Infelizmente, o que vemos são líderes atuando mais como gestores de problemas passados do que como guias inspiradores do futuro.

Essa mentalidade pode contaminar a liderança ministerial. Precisamos da metodologia da liderança servidora em que os ministros de Deus sirvam as pessoas e não usem de sua influência para superação de suas carências psicológicas, sociais e espirituais. O maior desafio, no entanto, é liderar uma igreja que não aceita facilmente autoridade. A liderança pastoral está migrando para o pluralismo na liderança mais do que para a figura de um líder. Isso exigirá uma formação humana mais profunda dos futuros pastores.
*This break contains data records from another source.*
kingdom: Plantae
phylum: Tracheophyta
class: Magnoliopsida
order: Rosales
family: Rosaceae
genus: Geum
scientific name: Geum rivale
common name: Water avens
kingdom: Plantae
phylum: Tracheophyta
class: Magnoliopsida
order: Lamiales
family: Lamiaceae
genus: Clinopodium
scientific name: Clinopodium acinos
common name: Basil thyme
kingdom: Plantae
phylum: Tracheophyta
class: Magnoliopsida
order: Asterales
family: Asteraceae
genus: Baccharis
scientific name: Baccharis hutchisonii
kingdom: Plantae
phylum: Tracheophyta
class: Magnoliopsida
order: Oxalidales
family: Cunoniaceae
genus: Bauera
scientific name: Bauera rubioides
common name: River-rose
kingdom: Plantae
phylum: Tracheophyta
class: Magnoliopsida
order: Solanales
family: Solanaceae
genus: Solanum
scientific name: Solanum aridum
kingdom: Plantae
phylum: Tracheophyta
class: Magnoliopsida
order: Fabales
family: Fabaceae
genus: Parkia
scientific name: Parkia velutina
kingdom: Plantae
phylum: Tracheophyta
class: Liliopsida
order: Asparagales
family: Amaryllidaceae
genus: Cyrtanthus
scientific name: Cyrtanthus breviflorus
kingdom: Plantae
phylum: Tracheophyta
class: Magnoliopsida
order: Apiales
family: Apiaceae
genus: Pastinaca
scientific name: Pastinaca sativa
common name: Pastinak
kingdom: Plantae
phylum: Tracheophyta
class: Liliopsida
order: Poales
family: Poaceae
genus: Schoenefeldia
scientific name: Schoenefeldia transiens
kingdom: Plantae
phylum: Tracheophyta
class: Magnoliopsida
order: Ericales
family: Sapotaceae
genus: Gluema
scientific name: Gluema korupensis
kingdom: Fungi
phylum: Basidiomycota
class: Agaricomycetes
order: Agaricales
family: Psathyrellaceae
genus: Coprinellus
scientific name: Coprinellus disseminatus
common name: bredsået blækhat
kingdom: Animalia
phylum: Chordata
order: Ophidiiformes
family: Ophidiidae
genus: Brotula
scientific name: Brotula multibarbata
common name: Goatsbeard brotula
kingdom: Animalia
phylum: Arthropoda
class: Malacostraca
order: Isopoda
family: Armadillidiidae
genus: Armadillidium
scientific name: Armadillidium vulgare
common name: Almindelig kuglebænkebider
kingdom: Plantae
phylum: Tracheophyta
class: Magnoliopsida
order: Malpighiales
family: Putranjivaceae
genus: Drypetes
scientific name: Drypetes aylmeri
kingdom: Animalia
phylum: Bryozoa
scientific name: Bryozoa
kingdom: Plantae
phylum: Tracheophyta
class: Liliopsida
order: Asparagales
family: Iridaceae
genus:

Compartilhar a tomada de decisão e a escolha de projetos mudará a forma mais hierárquica com a qual convivemos atualmente.

Visão, relacionamento e confiança são elementos fundamentais para uma liderança espiritual eficaz?

Sem dúvida! A confiança é a base da liderança. Sem credibilidade quase nada funciona. Segundo a consultoria Franklin Covey, confiança se constrói por meio da junção de dois atributos: caráter e competência. A burocracia, a estagnação e a maioria dos problemas organizacionais seriam evitados ou até eliminados com uma cultura voltada para a construção de um ambiente saudável de alta confiança.

Relacionamento é a essência da vida pessoal e organizacional. Empresas não são prédios, sistemas, processos e equipamentos. São as pessoas com seus relacionamentos que trazem vida, dinamismo e resultados.

Visão é fundamental para o avanço da organização e direcionamento para o futuro. É o cenário onde queremos chegar. Infelizmente, o que vemos são líderes atuando mais como gestores de problemas passados do que como guias inspiradores do futuro.

Eu acrescentaria missão à lista. É ela que define a razão da existência de uma organização. A partir dela estabelecemos todas as metas e objetivos. A missão move as pessoas para um desempenho efetivo.

De que maneira o pastor pode inspirar confiança em seus liderados e obter sucesso no ministério?

A palavra confiança traz em sua raiz o conceito de “com fé”. Imagine a responsabilidade de um líder em conquistar a fé das pessoas! A proposta para desenvolver confiança passa obrigatoriamente pelo caminho de dentro para fora, ou seja, primeiramente é necessário desenvolver autoconfiança, depois relacionamentos e equipes confiáveis e, então, a organização, a comunidade e a sociedade.

Os fatores de maior impacto para inspirar confiança se resumem em: caráter e competência. Nem sempre percebemos essas duas qualidades nos líderes eclesiásticos. Caráter significa desenvolvimento da integridade e das intenções. Viver de acordo com princípios e valores. Competência está relacionada com o conceito de habilidades e resultados. Caráter e competência são qualidades indispensáveis para o líder.

O líder ministerial precisa entender o tempo em que vivemos e liderar com as pessoas, e não as pessoas.

Liderar voluntários, como ocorre nas igrejas, é mais difícil do que estar à frente de um grupo de colaboradores assalariados?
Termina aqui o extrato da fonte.